Long-read sequencing of 945 Han individuals identifies structural variants associated with phenotypic diversity and disease susceptibility | LongRead Sequencing wiki

Source

PDF: raw/sources/gong_2025_long-read_sequencing_of_945_han.pdf
Status: deep ingested on 2026-04-07
Scope: large Han Chinese long-read SV atlas with functional follow-up into phenotype and disease relevance

Samples: 945 Han Chinese genomes
Platform: long-read sequencing with downstream population, multi-omics, and functional analyses
Aim: build a large ancestry-specific SV resource and test whether specific SVs have causal phenotypic effects

This paper moves beyond atlas-building into trait interpretation.
It reports 111,288 SVs, with 24.56% not previously reported, and uses phenotypic, multi-omics, and mouse-model follow-up to argue that selected SVs are causal rather than merely associated.
It is especially notable for connecting population-scale long-read discovery to biomedical hypotheses like cisplatin-induced kidney injury risk.

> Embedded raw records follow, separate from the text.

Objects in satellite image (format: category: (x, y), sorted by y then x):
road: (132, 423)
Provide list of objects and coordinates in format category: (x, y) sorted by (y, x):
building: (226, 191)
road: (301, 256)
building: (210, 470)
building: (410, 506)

The cohort yielded over one hundred thousand SVs, many novel and many predicted to have functional relevance.
The study highlights a GSDMD SV linked to bone mineral density and a modern-human-specific WWP2 SV affecting multiple anthropometric, craniofacial, and immune phenotypes.
The authors propose the GSDMD SV as a potential biomarker for cisplatin-induced acute kidney injury risk.
Positive-selection signals and mouse-model experiments push the paper beyond cataloging into mechanistic interpretation.

Large cohort size for long-read population sequencing.
Functional follow-up helps distinguish a resource paper from a pure discovery inventory.
Strong example of how ancestry-focused long-read datasets can surface variants underrepresented in broader short-read resources.

Findings are centered on one ancestry group, so direct transfer to other populations is incomplete.
The paper focuses on SV biology and selected functional exemplars rather than general clinical deployment questions.
Population associations and follow-up are compelling, but not every highlighted SV will generalize equally across contexts.

This is one of the main corpus papers for the argument that long-read WGS should help build population-specific SV resources rather than rely only on short-read-era databases.
It pairs well with Otsuki and Schloissnig as part of the corpus's atlas-and-filtering theme.

How many of these phenotype-linked SVs remain informative across non-Han populations?
What cohort size is needed before ancestry-specific SV resources become routine inputs for clinical filtering?